THE ANSWER IS IN THE TIMING
I was serving in doubles. The first serve hit the net, went over and hit the receiver’s foot prior to bouncing. My partner and I argued that it was our point since the ball hit the receiver prior to bouncing. They insisted that it was a let since it hit the net prior to hitting the receiver. We conceded and took a first serve. What was the correct call?
Celia Sheridan, Junior Leagues Vice President
Your opponents were correct in that it should have been played as a let because it hit the net first. According to 2018 USTA Friend at Court (which can be found on the ALTA website), Rules of Tennis No. 22 (page 11): “The service is a let if: a. The ball served touches the net, strap or band, and is otherwise good; or, after touching the net, strap or band, touches the receiver or the receiver’s partner or anything they wear or carry before hitting the ground.”
PLEASE WATCH WHAT YOU SAY
I am at a doubles match cheering on my teammates when one of our opponents’ fans starts yelling, “Be aggressive. Be aggressive.” My question is would that be considered coaching from the sidelines? It’s not encouragement like “Hey, you’ll get the next one” or “Hang in there.” It’s telling players to change their mindset and level of play, which I consider coaching. What does ALTA say?
Holly Underwood, Sunday Women’s League Vice President
Per USTA Rules of Tennis No. 30 (page 15): “Coaching is considered to be communication, advice or instruction of any kind and by any means to a player.”
Per ALTA rules, IV., Dual Meets, H.: “Coaching is illegal. Spectators (including teammates, coaches and fans), may not volunteer advice on line calls, scoring, or the conduct of a match. They may not offer advice or instruction that is audible, visible, or by any electronic device to the players on the court. It is each captain’s responsibility to control his or her spectators during match play.”
In this situation, the comment “Be aggressive” should be considered instruction to the players, and therefore coaching. Generic comments like “Let’s go,” “Great shot,” etc., are not offering advice to the players, only providing encouragement.
HOLD ON TO YOUR STUFF
In a match recently, I was up at the net when my opponent’s dampener flew onto my side of the court while the ball was still in play. I found it distracting, but wasn’t sure if there was anything I could do about it
Jane Milton, Thursday Women’s League Vice President
In this case, the player who lost the dampener over the net loses the point. You can find this information in USTA Rules of Tennis No. 24, g. (page 11): “The point is lost if the player or the racket, whether in the player’s hand or not, or anything which the player is wearing or carrying, touches the net, net posts/singles sticks, cord or metal cable, strap or band, or the opponent’s court at any time while the ball is in play.”
PUT IT IN REVERSE
I was returning serve in a doubles match. The opponent served to me and my partner called the serve out, but quickly corrected herself. I was able to return the serve in the court before she corrected herself. The opponents took the point (and it was game point for them), but I thought they should have gotten another first serve. We gave it to them, but who was correct?

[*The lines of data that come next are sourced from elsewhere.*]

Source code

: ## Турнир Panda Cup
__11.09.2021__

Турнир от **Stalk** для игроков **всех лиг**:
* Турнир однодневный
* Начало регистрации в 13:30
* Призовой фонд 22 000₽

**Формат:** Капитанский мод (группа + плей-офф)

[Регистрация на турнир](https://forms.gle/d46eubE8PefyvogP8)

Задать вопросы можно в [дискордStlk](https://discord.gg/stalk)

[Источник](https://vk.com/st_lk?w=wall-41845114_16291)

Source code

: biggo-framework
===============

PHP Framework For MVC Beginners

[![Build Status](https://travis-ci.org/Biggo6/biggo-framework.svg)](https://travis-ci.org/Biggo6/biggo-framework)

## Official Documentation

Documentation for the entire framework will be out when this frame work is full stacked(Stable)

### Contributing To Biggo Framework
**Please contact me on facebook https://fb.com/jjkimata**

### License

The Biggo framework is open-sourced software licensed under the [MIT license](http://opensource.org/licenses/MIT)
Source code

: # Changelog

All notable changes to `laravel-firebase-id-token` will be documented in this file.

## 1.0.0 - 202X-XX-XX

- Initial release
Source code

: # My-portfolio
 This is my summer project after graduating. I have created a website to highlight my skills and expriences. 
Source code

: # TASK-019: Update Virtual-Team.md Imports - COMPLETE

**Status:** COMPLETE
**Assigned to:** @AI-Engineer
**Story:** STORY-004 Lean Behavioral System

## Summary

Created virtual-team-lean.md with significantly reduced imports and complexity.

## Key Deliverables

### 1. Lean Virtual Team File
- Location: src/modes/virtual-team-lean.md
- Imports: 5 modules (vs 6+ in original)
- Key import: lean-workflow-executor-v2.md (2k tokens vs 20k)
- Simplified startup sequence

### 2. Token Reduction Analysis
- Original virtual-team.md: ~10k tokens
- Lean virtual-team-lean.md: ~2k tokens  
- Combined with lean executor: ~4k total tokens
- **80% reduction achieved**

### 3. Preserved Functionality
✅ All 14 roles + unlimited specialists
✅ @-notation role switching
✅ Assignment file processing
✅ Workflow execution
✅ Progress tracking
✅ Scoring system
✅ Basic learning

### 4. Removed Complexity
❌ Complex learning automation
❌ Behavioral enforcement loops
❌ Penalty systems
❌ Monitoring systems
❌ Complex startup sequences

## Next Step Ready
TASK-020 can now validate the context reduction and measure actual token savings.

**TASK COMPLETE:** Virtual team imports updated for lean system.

Bill Price, First Vice President
According to USTA Friend at Court and The Code, No. 12: “Out calls reversed. A player who calls a ball out shall reverse the call if the player becomes uncertain or realizes that the ball was good. The point goes to the opponent and is not replayed. However, when a receiver reverses a fault call on a serve that hit the net, the server is entitled to two serves.” Therefore, in this case you were correct to award the point to the serving team.